OSM has always had, still has and likely will have, sloppy mapping.  Sure, let’s do what we can to tighten this up both in the present and future.  But let us NOT include as a strategy to do so “if we’ve never seen these sorts of data before, you may NOT bring them into our map.”  That’s the quickest death-knell that could possibly happen to our map, snuffing out novelty, freshness and creativity as certain as swallowing a suicide pill.

> In my opinion, "layer thinking" means giving up on the shared stewardship of the map, and allows everyone to dump their garbage into OSM with an excuse of "you can switch that layer off if you do not like it". I think it would be detrimental to OSM.

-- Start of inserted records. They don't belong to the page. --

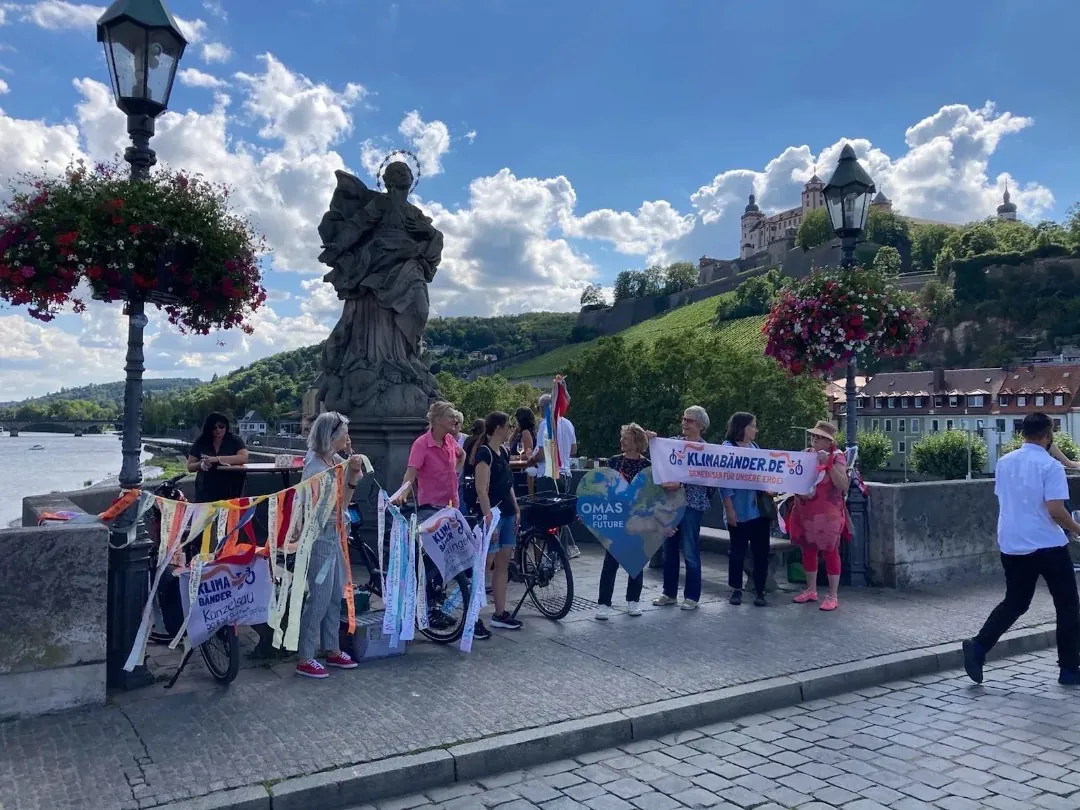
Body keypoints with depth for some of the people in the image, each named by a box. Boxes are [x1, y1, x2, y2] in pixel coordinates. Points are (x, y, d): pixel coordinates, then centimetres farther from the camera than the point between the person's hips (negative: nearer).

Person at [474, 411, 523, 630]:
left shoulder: (503, 452, 13)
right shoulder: (485, 453, -14)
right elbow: (481, 490, -18)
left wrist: (517, 510, 14)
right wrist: (489, 519, -22)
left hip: (507, 514, 9)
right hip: (492, 515, -9)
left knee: (503, 564, 10)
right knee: (484, 565, -6)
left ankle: (500, 614, 17)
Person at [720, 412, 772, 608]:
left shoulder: (754, 447, 12)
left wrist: (767, 490, 1)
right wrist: (729, 509, -15)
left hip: (759, 508, 6)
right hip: (739, 511, -6)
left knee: (761, 551, 6)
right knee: (738, 551, 5)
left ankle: (759, 591, 15)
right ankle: (736, 590, 18)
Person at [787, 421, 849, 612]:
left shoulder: (837, 456, -7)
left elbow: (843, 485, -17)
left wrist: (828, 464, -23)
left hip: (827, 513, -6)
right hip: (805, 512, 6)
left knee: (829, 552, -1)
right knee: (807, 550, 12)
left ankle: (833, 596, 6)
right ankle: (811, 590, 25)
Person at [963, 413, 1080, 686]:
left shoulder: (1004, 463, 7)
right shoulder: (1050, 466, -13)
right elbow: (1055, 510, -19)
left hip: (1011, 545, 6)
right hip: (1048, 546, -6)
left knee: (1014, 603, 15)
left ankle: (978, 647, 0)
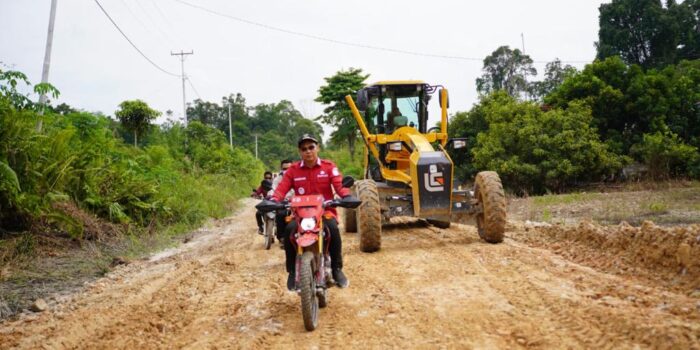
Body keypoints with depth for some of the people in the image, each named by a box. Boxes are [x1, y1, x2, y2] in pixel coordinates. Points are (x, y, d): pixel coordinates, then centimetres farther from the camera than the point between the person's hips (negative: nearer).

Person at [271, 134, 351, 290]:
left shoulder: (329, 166, 6)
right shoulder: (293, 170, 9)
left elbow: (339, 184, -8)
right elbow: (282, 187, -4)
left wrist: (347, 196, -30)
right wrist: (273, 200, -26)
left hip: (325, 210, -1)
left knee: (333, 229, -34)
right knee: (289, 230, -30)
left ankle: (337, 269, -13)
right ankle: (292, 271, -11)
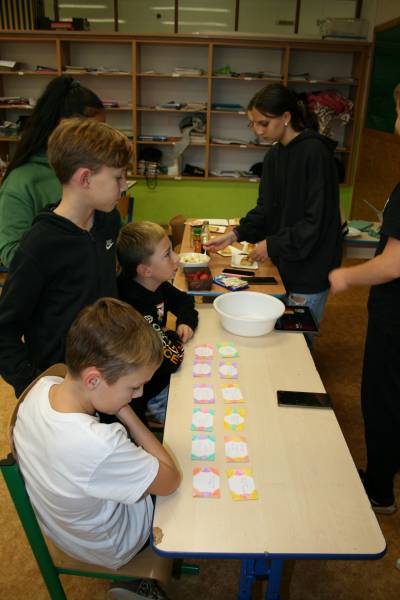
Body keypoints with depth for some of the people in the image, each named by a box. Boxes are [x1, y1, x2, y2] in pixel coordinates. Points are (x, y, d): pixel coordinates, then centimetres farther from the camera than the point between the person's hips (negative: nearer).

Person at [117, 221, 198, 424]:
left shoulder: (157, 286, -5)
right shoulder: (134, 309, -32)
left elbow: (184, 300, 15)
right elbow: (170, 361, -33)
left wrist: (186, 322, -4)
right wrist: (175, 337, -15)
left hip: (166, 375, 8)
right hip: (152, 394, -8)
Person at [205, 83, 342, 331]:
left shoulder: (315, 153, -17)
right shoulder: (274, 155, 7)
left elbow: (317, 219, -20)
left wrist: (273, 245, -17)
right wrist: (236, 234, -1)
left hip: (310, 266, -7)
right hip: (282, 263, 7)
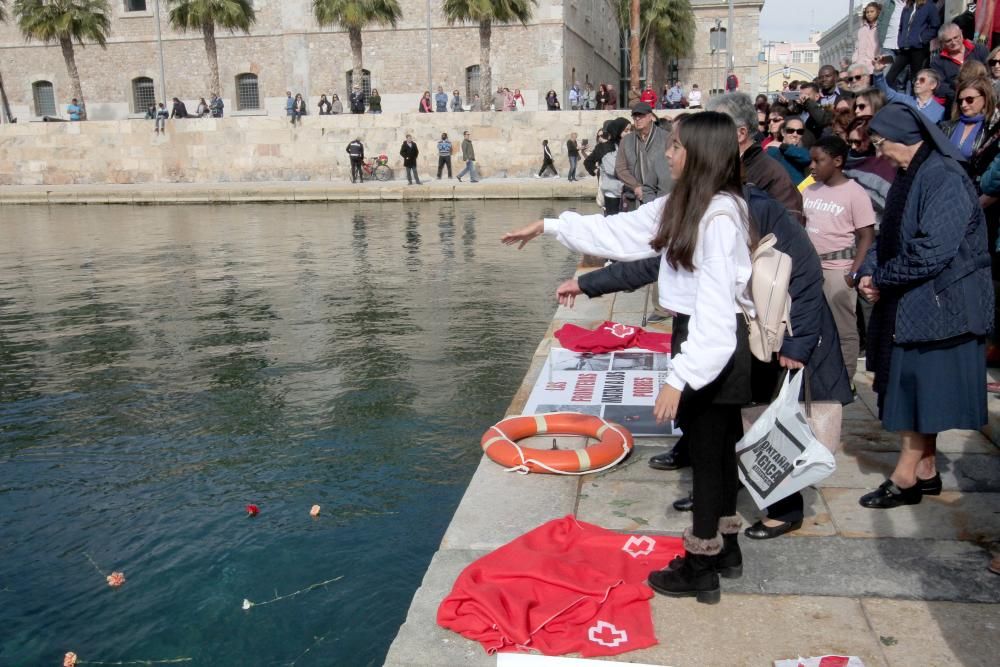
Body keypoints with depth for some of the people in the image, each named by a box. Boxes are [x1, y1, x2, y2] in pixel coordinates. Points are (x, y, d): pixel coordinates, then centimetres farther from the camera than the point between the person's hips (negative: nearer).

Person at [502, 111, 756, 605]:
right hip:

There are balances to be struck here.  Obviously, I’m on one side of the spectrum that is “open” (hm, that’s our first name!) and some are more on the side of “OSM’s data fabric is not a garbage dump.”  If one's ability to “filter layers” were to evolve (rapidly?) to help us (quickly?) show us a new tag we might coin or add, that would be technical efforts very well spent, in my opinion.  In the eruv example, if I (with some additional magic and software support better built into OSM’s smarts and offerings) could suddenly show me (render) an eruv that a weeknight workshop was working to map in an urban area, quickly whipping up a partial- then completed version of our construction, that could also serve as a “final product” as “the map” (of the eruv we worked on).  Even better, it would allow the more mainstream renderers to “ignore” the display of an eruv (as they always have, until the proper tags were coined) and all that would be required is to “mentally ignore” the data that make up the eruv for other mappers in the same area.  It is this latter necessity that I think gives rise to the characterization of “I don’t want to see eruv data in my neighborhood, that feels like garbage data” (and I don’t wish to put words into anybody’s mouth with this specific example) and that is a concern, obviously.  So I don’t know how to “fully solve” that as I imagine in this thought exercise.  But surely, being “more inclusive” towards data entering OSM should guide us before being “more exclusive” should.  Right?

To be clear, there aren’t particulars of “wholly right” or “wholly wrong" here, we’re having a discussion.  I have no hostility towards any particular view.

Apologies for the length, though this is a deep(er) discussion.  Thank you for reading.